Satya Nelms, Swarthmore's wellness coordinator, who serves as adviser for the group, added: "They're doing it for all the right reasons - sisterhood, sense of community, service projects."

Braun sent a letter of support to forward to the National Panhellenic Council, which requires buy-in by a school administration before participating. The sororities under the council are represented on 655 four-year campuses nationwide, including Temple, University of Pennsylvania, St. Joseph's, Villanova, the University of Delaware, and West Chester.

Several sororities have expressed interest in a chapter at Swarthmore, Nelms said. They'll visit this spring.

Then Swarthmore will invite back those that meet its criteria, for formal presentations in the fall. Students hope to have a sorority by the end of fall semester.

While three of the students will have graduated, underclassmen are prepared to step in, they said.

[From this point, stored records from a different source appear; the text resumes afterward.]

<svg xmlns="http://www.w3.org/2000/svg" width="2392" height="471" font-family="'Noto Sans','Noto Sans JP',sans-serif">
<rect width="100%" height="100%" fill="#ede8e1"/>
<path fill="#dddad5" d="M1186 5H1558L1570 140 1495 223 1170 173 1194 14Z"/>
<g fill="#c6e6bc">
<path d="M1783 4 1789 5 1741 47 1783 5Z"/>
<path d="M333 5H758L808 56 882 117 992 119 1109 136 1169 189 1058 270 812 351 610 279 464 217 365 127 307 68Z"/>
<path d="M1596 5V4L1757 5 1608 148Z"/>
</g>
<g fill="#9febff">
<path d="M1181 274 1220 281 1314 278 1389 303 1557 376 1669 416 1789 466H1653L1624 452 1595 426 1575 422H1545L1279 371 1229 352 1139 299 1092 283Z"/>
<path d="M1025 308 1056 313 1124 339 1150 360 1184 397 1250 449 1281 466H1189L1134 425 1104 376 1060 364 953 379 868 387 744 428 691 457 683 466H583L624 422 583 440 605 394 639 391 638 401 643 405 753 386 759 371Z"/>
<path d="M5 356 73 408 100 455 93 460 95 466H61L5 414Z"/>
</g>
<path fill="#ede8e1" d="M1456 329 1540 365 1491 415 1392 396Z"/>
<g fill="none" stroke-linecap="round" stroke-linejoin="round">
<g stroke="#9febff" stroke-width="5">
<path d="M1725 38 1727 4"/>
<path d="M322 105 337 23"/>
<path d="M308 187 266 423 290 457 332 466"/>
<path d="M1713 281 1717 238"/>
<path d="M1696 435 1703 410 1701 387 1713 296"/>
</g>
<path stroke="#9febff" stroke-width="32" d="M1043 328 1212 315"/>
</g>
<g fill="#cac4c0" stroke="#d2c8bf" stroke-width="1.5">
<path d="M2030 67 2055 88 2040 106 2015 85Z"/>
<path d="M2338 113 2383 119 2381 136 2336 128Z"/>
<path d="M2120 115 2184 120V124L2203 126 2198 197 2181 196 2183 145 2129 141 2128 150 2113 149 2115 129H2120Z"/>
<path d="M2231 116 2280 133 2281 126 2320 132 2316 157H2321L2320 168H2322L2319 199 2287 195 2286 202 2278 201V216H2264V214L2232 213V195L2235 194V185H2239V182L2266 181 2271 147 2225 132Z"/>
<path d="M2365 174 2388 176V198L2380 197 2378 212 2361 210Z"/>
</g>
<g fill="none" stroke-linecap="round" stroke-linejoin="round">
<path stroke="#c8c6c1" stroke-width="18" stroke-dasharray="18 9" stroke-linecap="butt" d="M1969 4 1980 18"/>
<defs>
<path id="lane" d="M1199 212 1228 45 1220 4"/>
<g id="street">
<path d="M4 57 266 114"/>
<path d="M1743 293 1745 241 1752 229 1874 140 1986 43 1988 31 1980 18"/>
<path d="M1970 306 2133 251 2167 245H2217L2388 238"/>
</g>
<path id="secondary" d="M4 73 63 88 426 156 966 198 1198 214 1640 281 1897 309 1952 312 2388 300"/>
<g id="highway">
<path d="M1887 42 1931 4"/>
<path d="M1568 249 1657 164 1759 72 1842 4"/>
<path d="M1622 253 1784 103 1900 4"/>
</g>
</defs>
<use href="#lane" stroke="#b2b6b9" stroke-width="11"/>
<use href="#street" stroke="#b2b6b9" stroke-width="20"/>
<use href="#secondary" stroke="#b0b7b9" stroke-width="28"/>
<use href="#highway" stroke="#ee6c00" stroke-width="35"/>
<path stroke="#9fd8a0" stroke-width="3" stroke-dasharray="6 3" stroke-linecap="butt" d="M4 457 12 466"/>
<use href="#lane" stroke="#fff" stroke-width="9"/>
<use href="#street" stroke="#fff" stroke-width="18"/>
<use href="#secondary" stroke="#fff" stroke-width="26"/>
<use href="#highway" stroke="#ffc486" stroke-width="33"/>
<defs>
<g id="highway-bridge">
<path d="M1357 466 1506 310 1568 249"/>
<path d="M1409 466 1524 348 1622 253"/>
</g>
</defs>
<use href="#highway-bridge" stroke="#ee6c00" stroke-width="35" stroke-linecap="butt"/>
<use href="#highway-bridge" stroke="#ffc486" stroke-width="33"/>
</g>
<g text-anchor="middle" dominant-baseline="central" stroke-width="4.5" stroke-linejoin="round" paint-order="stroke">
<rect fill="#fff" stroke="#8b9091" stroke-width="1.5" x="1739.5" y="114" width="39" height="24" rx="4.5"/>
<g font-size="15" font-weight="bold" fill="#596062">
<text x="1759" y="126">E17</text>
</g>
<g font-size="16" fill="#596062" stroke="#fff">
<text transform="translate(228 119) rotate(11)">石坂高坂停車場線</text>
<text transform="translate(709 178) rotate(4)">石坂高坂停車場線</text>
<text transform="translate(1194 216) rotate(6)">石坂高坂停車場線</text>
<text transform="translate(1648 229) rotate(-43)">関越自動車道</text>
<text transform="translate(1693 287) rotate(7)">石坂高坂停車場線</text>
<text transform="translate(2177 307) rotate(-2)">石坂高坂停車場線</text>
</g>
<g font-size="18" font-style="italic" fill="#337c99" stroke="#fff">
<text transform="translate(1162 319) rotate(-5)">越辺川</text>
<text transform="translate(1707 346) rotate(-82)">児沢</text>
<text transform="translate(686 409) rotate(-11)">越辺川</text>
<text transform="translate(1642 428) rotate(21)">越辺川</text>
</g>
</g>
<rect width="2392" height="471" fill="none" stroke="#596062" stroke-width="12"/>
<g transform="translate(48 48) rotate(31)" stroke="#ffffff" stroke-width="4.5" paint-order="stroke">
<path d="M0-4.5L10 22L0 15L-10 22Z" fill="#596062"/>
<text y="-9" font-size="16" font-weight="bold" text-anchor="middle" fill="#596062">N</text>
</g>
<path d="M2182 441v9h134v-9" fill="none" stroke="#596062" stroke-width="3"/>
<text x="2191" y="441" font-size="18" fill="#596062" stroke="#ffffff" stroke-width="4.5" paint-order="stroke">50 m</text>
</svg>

"We want to leave this as a legacy," Ensign said.

More than 30 women have expressed interest in joining, the group said. They include freshmen to seniors and a variety of ethnicities, sexual orientations, majors, and interest backgrounds, from athletes to orchestra members.

That's on a campus of about 1,500 students, about half of whom are female. The group will abide by national sorority guidelines when hosting parties, the women said.

Zach Weiner, 21, president of Swarthmore's 45-member Delta Upsilon fraternity, supports additional Greek organizations on campus.

While the fraternities host parties with alcohol, that's not the primary purpose, said Weiner, an honors economics major from Baltimore.

"We're more about the brotherhood, playing a part in the campus community," he said, "as opposed to the Animal House stereotype you get at some schools."